For this example, we have a set of 200 molecules (input.sdf
) and we want to run it in 10 CPUs.
Step 1: Split molecules input file¶
To split an SDF file (rDock needs the input in SDF format), there is a script in rDock package called sdsplit
that does this.
$ sdsplit
Splits SD records into multiple files of equal size
Usage: sdsplit [-<RecSize>] [-o<OutputRoot>] [sdFiles]
-<RecSize> record size to split into (default = 1000 records)
-o<OutputRoot> Root name for output files (default = tmp)
If SD file list not given, reads from standard input
In our case, to split 200 molecules in 10 files (with 20 molecules each), we will have to run the following command that will generate 10 files called split[1-10].sd
:
sdsplit -20 -osplit input.sdf
Moreover, you can use the following code which allows you to specify the number of files you want instead of the number of molecules in each file (e.g., save it in a file named splitMols.sh
):
#!/bin/bash
#Usage: splitMols.sh <input> #Nfiles <outputRoot>
fname=$1
nfiles=$2
output=$3
molnum=$(grep -c '$$$$' $fname)
echo "$molnum molecules found"
echo "Dividing '$fname' into $nfiles files"
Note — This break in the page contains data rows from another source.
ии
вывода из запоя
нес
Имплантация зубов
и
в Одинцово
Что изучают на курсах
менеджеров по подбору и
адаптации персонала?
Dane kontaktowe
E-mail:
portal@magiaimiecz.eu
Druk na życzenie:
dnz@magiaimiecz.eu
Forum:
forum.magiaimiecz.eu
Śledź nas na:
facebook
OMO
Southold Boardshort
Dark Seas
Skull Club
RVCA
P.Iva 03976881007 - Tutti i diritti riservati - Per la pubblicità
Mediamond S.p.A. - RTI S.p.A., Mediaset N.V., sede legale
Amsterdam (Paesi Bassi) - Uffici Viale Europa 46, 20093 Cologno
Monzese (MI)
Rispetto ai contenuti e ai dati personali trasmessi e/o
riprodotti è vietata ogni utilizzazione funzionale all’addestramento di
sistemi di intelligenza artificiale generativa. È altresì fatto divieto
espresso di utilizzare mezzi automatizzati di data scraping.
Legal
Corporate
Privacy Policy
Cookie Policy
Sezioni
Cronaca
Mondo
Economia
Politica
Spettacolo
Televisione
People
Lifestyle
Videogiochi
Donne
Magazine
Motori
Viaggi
rawstep=`echo $molnum/$nfiles | bc -l`
let step=$molnum/$nfiles
if [ ! `echo $rawstep%1 | bc` == 0 ]; then
let step=$step+1;
fi;
sdsplit -$step -o$output $1
To get the same as in the first case, run:
splitMols.sh input.sdf 10 split
Step 2: Run docking jobs with splitted files¶
We have two options:
Run docking jobs locally: send it over 10 CPUs.
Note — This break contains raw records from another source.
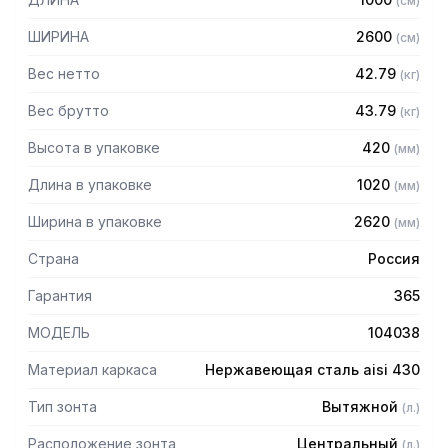
(
см
)
Особенности:
ШИРИНА
2600
(
см
)
— Вытяжной центральный
— Бескаркасный
Вес нетто
42.79
(
кг
)
— Материал: нержавеющая сталь AISI 430 толщиной
0,8мм
Вес брутто
43.79
(
кг
)
— С лабиринтными фильтрами (жироуловителями)
Высота в упаковке
420
(
мм
)
— Поставляется в собранном виде
Длина в упаковке
1020
(
мм
)
Ширина в упаковке
2620
(
мм
)
Страна
Россия
Гарантия
365
МОДЕЛЬ
104038
Материал каркаса
Нержавеющая сталь aisi 430
Тип зонта
Вытяжной
(
л.
)
Расположение зонта
Центральный
(
л.
)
Run docking jobs using a job scheduler.
Option 1: Run docking jobs locally¶
To run rDock (standard mode, 50 runs per ligand) in 10 CPUs, be sure that all the necessary files are located in the working directory: receptor mol2 file, prm file, cavity as file, and reference ligand for cavity definition (if used) and run the following command:
for file in split*sd; do rbdock -i $file -o ${file%%.*}_out -r <PRMFILE> -p dock.prm -n 50 &; done
This will send 10 independent docking jobs and will eventually generate 10 output files split[1-10]_out.sd
.
So that’s it, you are done!
Option 2: Run docking jobs with job scheduler¶
Same as in Option 1, but instead of running the command above, you have to create a queueing submission file for each of the files and submit them to the queue.
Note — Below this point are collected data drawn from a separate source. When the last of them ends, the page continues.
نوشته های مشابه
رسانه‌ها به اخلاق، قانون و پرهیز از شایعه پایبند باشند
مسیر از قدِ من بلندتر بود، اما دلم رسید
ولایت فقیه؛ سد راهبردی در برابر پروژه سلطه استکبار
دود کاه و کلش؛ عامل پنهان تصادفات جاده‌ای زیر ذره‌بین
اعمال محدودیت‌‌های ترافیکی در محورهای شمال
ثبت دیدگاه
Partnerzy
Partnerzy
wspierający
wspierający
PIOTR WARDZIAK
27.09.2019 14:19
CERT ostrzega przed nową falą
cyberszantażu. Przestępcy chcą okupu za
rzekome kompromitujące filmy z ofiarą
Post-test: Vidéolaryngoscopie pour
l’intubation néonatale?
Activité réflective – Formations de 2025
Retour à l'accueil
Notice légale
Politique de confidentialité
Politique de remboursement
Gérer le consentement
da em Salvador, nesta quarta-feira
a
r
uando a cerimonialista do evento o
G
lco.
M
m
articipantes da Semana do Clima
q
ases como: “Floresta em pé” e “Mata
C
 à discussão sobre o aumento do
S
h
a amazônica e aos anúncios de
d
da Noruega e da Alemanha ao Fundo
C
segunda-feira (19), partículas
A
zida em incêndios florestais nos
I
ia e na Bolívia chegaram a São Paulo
There are several options to use as a job scheduler. In our particular case, we use SGE and a typical submission file looks like this:
#!/bin/sh
#$ -N rdock_job1
#$ -S /bin/sh
#$ -q serial
#$ -o out.log
#$ -e err.log
#-cwd
export RBT_ROOT=/data/soft/rdock/2006.1
export LD_LIBRARY_PATH=$RBT_ROOT/lib
#next is optional
export RBT_HOME=/path/to/job/files
# These are the comands to be executed.
cd /path/to/job/files
$RBT_ROOT/bin/rbdock -i <INPUT>.sd -o <OUTPUT> -r <PRMFILE> -p dock.prm -n 50
This is highly recommended for running docking jobs of big molecule libraries.
For example, to run a Virtual Screening Campaign of a million compounds, you can split the molecules in 10000 files in order to have individual files with 100 molecules each and use a job scheduler to control their execution.